OREANDA-NEWS.  June 06, 2014. India's Bharat Petroleum Corp Ltd (BPCL) has signed a four-month naphtha sales deal with Chinese trading house Unipec, the first term deal between the two parties, traders said.

Unipec will lift a 35,000-tonne cargo each month from Kochi port from July to October, or a total of 140,000 tonnes during the four-month period.

The deal was done at around USD 1.00 a tonne premium to the refiner's own pricing formula on a free-on-board (FOB) basis, the traders said.

BPCL which holds two other short-term naphtha contracts with Japan's Idemitsu Kosan, has separately sold a 38,000-tonne spot cargo for June 21-23 loading from Mumbai to another Chinese trader - PetroChina - at a premium of about USD 40 to USD 41 a tonne to Middle East quotes on FOB basis, traders added.

This made it the highest spot premium BPCL had fetched for a Mumbai spot cargo since it sold a May 9-11 loading in 2013 to Petro-Diamond.

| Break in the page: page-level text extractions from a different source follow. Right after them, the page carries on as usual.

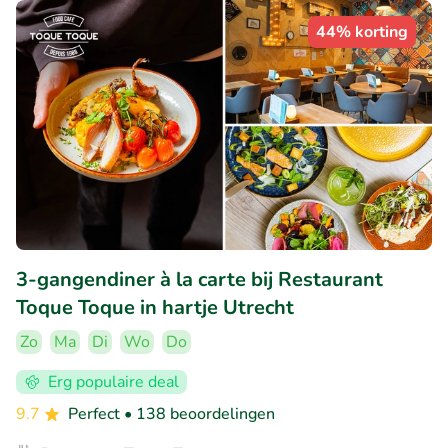
44% korting
3-gangendiner à la carte bij Restaurant
Toque Toque in hartje Utrecht
Zo
Ma
Di
Wo
Do
Erg populaire deal
9.7
Perfect
• 138 beoordelingen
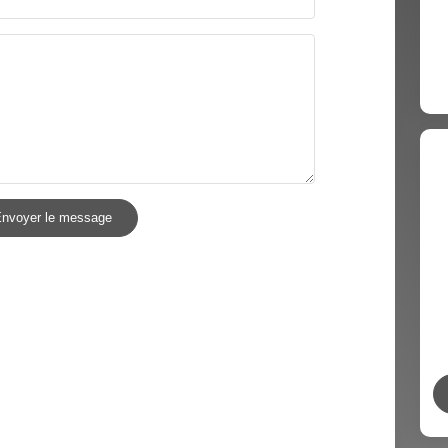
nvoyer le message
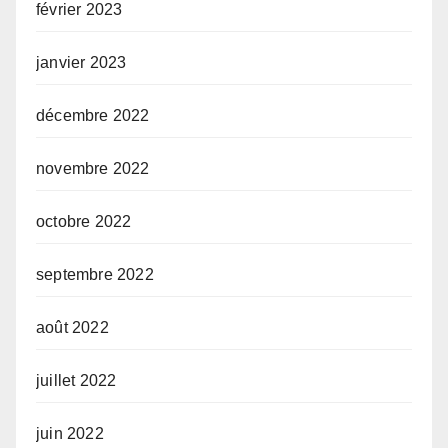
février 2023
janvier 2023
décembre 2022
novembre 2022
octobre 2022
septembre 2022
août 2022
juillet 2022
juin 2022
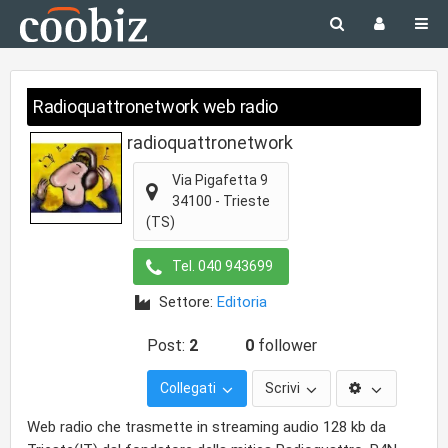
Radioquattronetwork web radio
radioquattronetwork
Via Pigafetta 9
34100
-
Trieste
(TS)
Tel.
040 943699
Settore:
Editoria
Post:
2
0
follower
Collegati
Scrivi
Web radio che trasmette in streaming audio 128 kb da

"Anything above high USD 30s a tonne level for a June lifting cargo is considered above the market rate," said a North Asian trader.

For most of last week and early this week, the Asian naphtha crack was holding at firm levels due to concerns over reduced European and Mediterranean naphtha being exported to Asia.

The crack value touched a two-week high of USD 153.78 a tonne on May 26 before easing to USD 145.98 a tonne.

Despite the fall, the current crack value is still nearly 7 percent higher than the average value for January to April due to strong demand most of this year and reduced recent Indian supplies because of a string of refinery maintenance.

BPCL, for instance, sold close to 480,000 tonnes of naphtha for January to June 2014 lifting from various ports including Bina and Haldia, down by about 30 percent compared to the volumes sold for the same period last year.